## ACTIVITY
What is the number of lines in the following data that contain "Turismo"? Answer with the number alone.

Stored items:
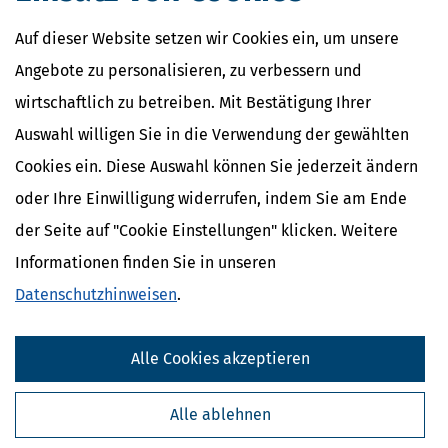
Auf dieser Website setzen wir Cookies ein, um unsere
Angebote zu personalisieren, zu verbessern und
wirtschaftlich zu betreiben. Mit Bestätigung Ihrer
Auswahl willigen Sie in die Verwendung der gewählten
Cookies ein. Diese Auswahl können Sie jederzeit ändern
oder Ihre Einwilligung widerrufen, indem Sie am Ende
der Seite auf "Cookie Einstellungen" klicken. Weitere
Informationen finden Sie in unseren
Datenschutzhinweisen
.
Alle Cookies akzeptieren
Alle ablehnen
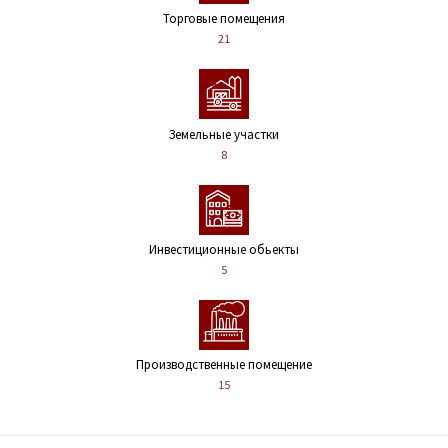
Торговые помещения
21
Земельные участки
8
Инвестиционные обьекты
5
Производственные помещение
15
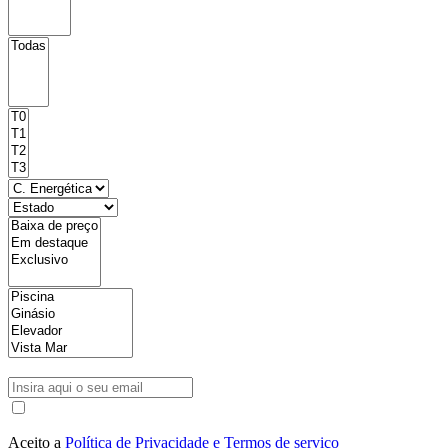
Aceito a
Política de Privacidade e Termos de serviço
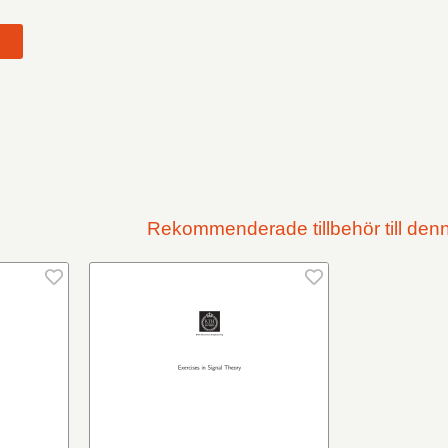
t
Rekommenderade tillbehör till den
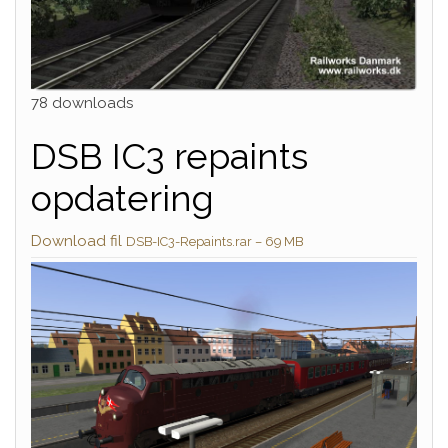
78 downloads
DSB IC3 repaints
opdatering
Download fil
DSB-IC3-Repaints.rar – 69 MB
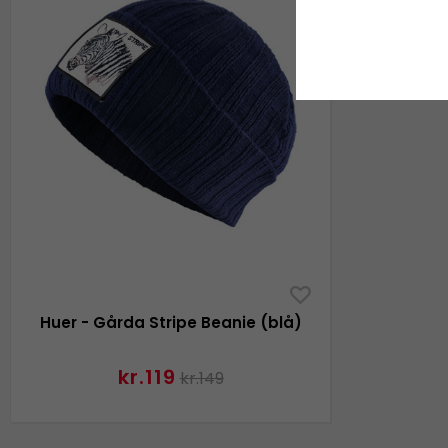
Huer - Gårda Stripe Beanie (blå)
kr.119
kr.149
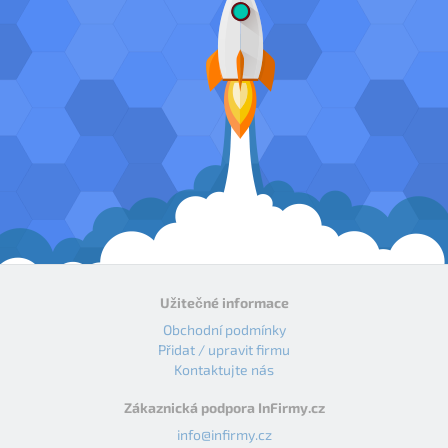
Užitečné informace
Obchodní podmínky
Přidat / upravit firmu
Kontaktujte nás
Zákaznická podpora InFirmy.cz
info@infirmy.cz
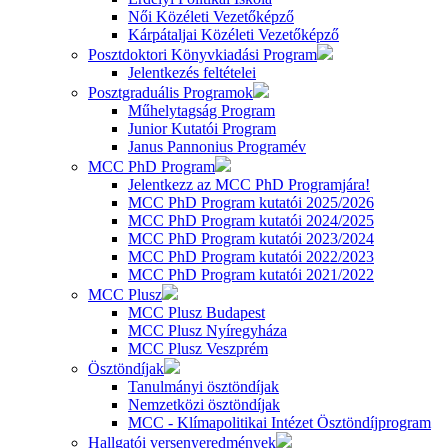
Női Közéleti Vezetőképző
Kárpátaljai Közéleti Vezetőképző
Posztdoktori Könyvkiadási Program
Jelentkezés feltételei
Posztgraduális Programok
Műhelytagság Program
Junior Kutatói Program
Janus Pannonius Programév
MCC PhD Program
Jelentkezz az MCC PhD Programjára!
MCC PhD Program kutatói 2025/2026
MCC PhD Program kutatói 2024/2025
MCC PhD Program kutatói 2023/2024
MCC PhD Program kutatói 2022/2023
MCC PhD Program kutatói 2021/2022
MCC Plusz
MCC Plusz Budapest
MCC Plusz Nyíregyháza
MCC Plusz Veszprém
Ösztöndíjak
Tanulmányi ösztöndíjak
Nemzetközi ösztöndíjak
MCC - Klímapolitikai Intézet Ösztöndíjprogram
Hallgatói versenyeredmények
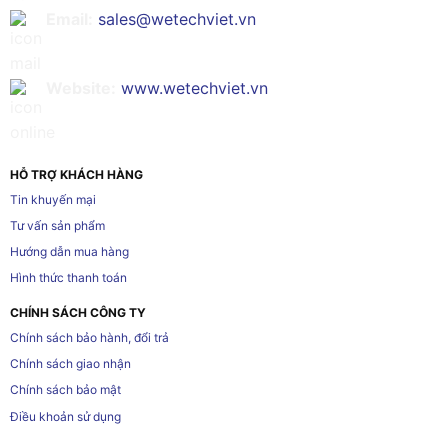
Email:
sales@wetechviet.vn
Website:
www.wetechviet.vn
HỖ TRỢ KHÁCH HÀNG
Tin khuyến mại
Tư vấn sản phẩm
Hướng dẫn mua hàng
Hình thức thanh toán
CHÍNH SÁCH CÔNG TY
Chính sách bảo hành, đổi trả
Chính sách giao nhận
Chính sách bảo mật
Điều khoản sử dụng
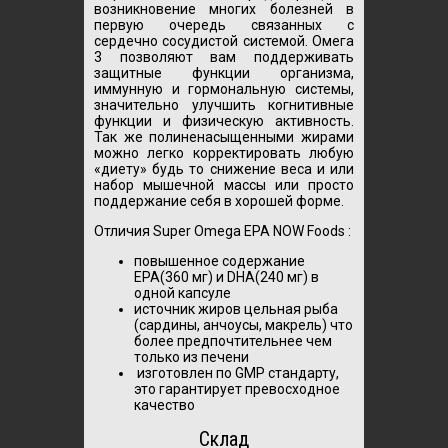
возникновение многих болезней в
первую очередь связанных с
сердечно сосудистой системой. Омега
3 позволяют вам поддерживать
защитные функции организма,
иммунную и гормональную системы,
значительно улучшить когнитивные
функции и физическую активность.
Так же полиненасыщенными жирами
можно легко корректировать любую
«диету» будь то снижение веса и или
набор мышечной массы или просто
поддержание себя в хорошей форме.
Отличия Super Omega EPA NOW Foods :
повышенное содержание
EPA(360 мг) и DHA(240 мг) в
одной капсуле
источник жиров цельная рыба
(сардины, анчоусы, макрель) что
более предпочтительнее чем
только из печени
изготовлен по GMP стандарту,
это гарантирует превосходное
качество
Склад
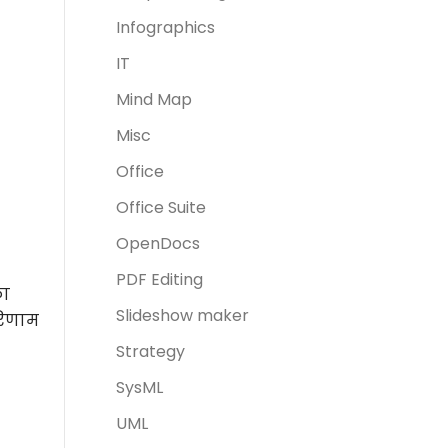
Infographics
IT
Mind Map
Misc
Office
Office Suite
OpenDocs
PDF Editing
का
Slideshow maker
परिणाम
Strategy
SysML
UML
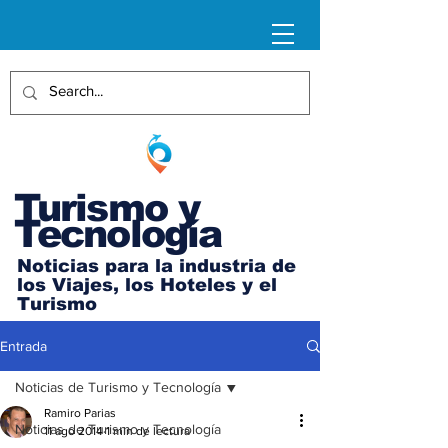
Turismo y
Tecnología
Noticias para la industria de
los Viajes, los Hoteles y el
Turismo
Entrada
Noticias de Turismo y Tecnología
Ramiro Parias
Noticias de Turismo y Tecnología
11 ago 2014
1 min de lectura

## ANSWER BOX
4